Requirement
Suppose you have received a data set. It is in a CSV format. Now, you want to analyze this data using spark in databricks. In this post, we will see how to import data into DBFS (Databricks File System) from a local system for analysis.
Solution
Let’s take the data file which we will import into DBFS:
The file contains the below data:
empno | ename | designation | manager | hire_date | sal | deptno | location |
9369 | SMITH | CLERK | 7902 | 12/17/1980 | 800 | 20 | BANGALORE |
9499 | ALLEN | SALESMAN | 7698 | 2/20/1981 | 1600 | 30 | HYDERABAD |
9521 | WARD | SALESMAN | 7698 | 2/22/1981 | 1250 | 30 | PUNE |
9566 | TURNER | MANAGER | 7839 | 4/2/1981 | 2975 | 20 | MUMBAI |
9654 | MARTIN | SALESMAN | 7698 | 9/28/1981 | 1250 | 30 | CHENNAI |
9369 | SMITH | CLERK | 7902 | 12/17/1980 | 800 | 20 | KOLKATA |
Step 1: Go to Databricks URL
Once you visit the home page of the databricks cluster. You will several options like Explore, Import & Export Data, and Create notebook.
You have to choose Import & Export Data option. If you see the description, you will understand the focus areas are Quickly imported data, preview its schema, create a table, and query which we want.
Once you uploaded the file, you will have an option to choose the target directory of the DBFS. It is optional. If you are choosing any directory, it will use the default directory.
Coming to next to create a table. Here, again you will see 2 options:
Option 1: Create Table with UI
This is a very user-friendly and code-free step to create the table.
Once you click this option, it will ask you to select the cluster from the drop-down. Here, I have selected the cluster and clicked on Preview Table.
Once you click on the preview table, you will see the table data as shown below screen shot.
If you observed, the table attributes are showing as _c0, _c1 …etc with default data type String. You can select the appropriate data type from the drop-down.
From the left bar, there are multiple options to update for the table:
Table Name: By default, it shows as the file name. You can change the table name.
Create in Database: You can select the database name under which you want to create the table.
File Type: Here, you can select the file format of the uploaded file. Default coming as CSV and we have data set in CSV format. In addition, the other file formats are JSON and AVRO.
Column Delimiter: It’s a field-separated delimiter. It is showing as a comma(‘,’).
First Row is Header: Select this option if you want to keep the first row’s column value as a header.
Infer Schema: Select this option to parse the entire file to infer the schema.
Multi-line: This option allows line break in the cell.
In our case, I am selecting the first row as a header to keep the header.
If you see, the attribute name updated with the first row’s column value.
Once all this update completed, click on the Create Table.

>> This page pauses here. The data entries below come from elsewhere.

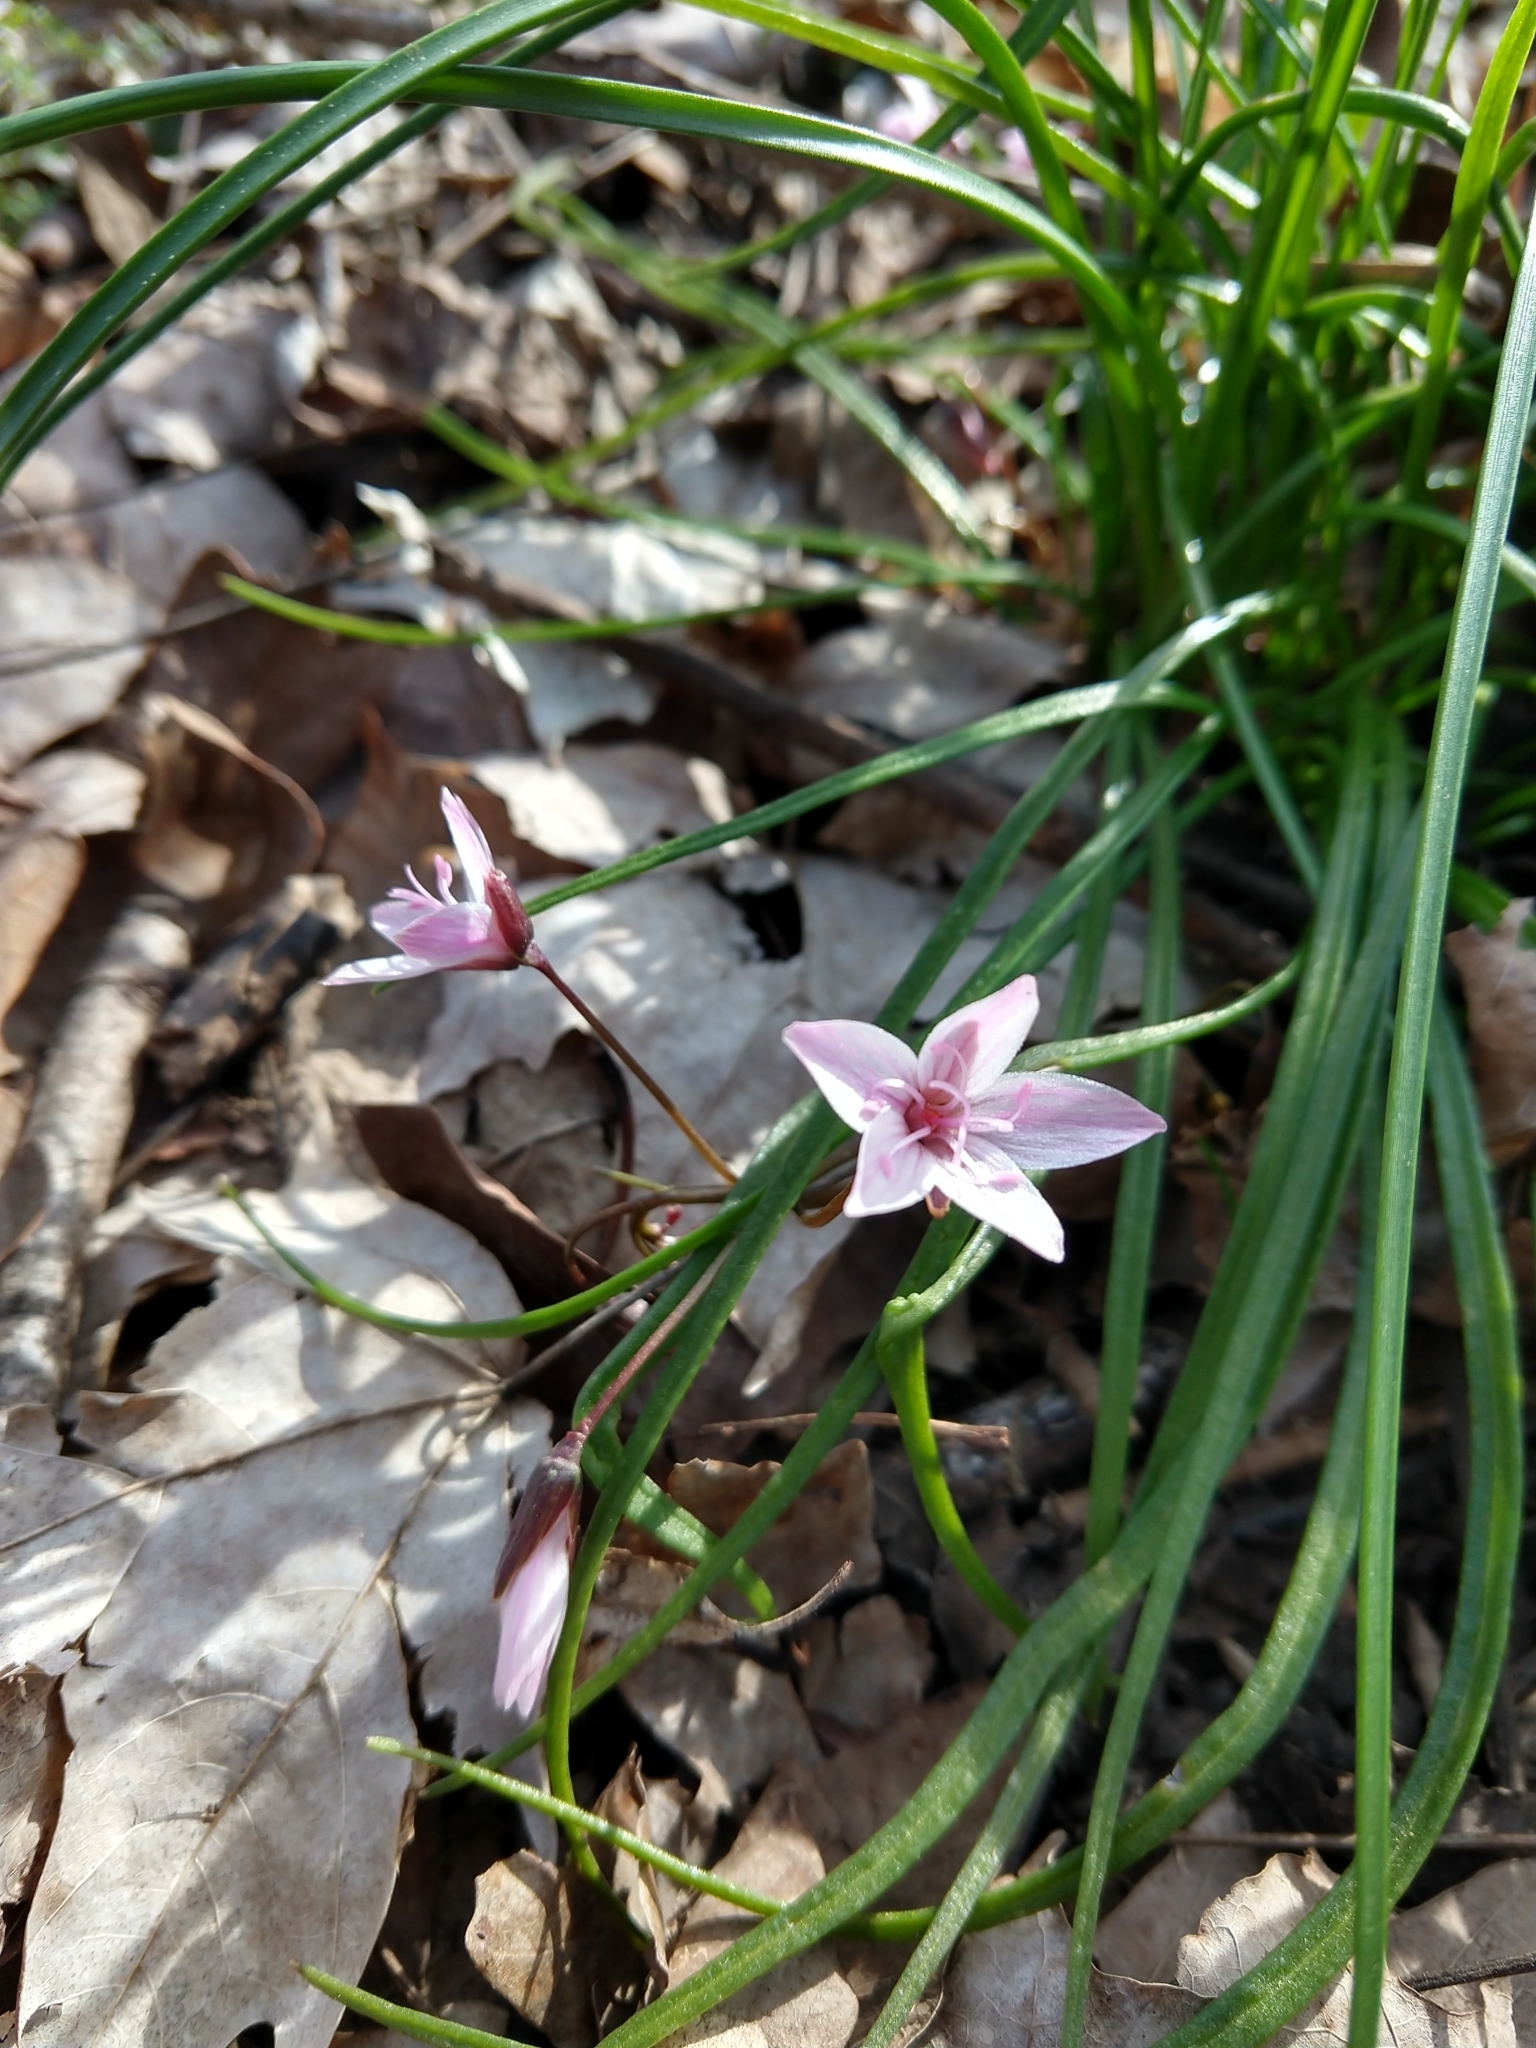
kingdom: Plantae
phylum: Tracheophyta
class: Magnoliopsida
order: Caryophyllales
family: Montiaceae
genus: Claytonia
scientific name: Claytonia virginica
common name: Virginia springbeauty
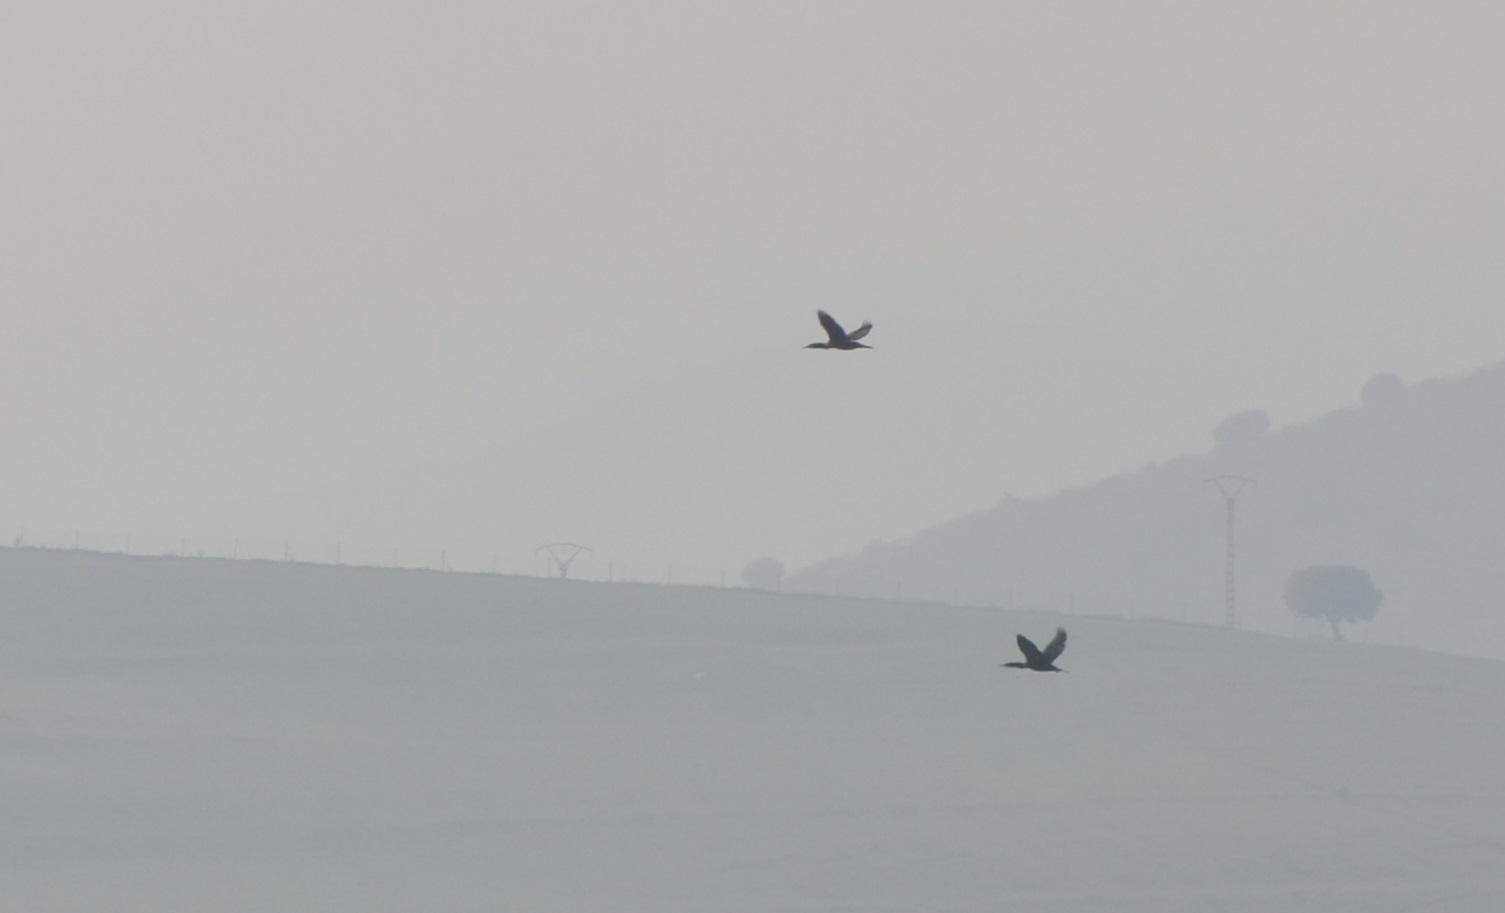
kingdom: Animalia
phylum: Chordata
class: Aves
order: Suliformes
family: Phalacrocoracidae
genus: Phalacrocorax
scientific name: Phalacrocorax carbo
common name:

Option 2: Create table in Notebook
When you click on the 2nd option Create Table in Notebook. A python notebook will be opened which will have all the code ready. You just have to execute it. Again, the code will be very handy and with proper documentation. Hence, it will help you in order to make any customization in the existing code.
Step 2: Table and Data Validation
Now, go to the data section and choose the database. You will see the table.
Wrapping Up
In this post, we have learned how to import data into DBFS from local and create the table very quickly. It helps to make the data available for the analyzing.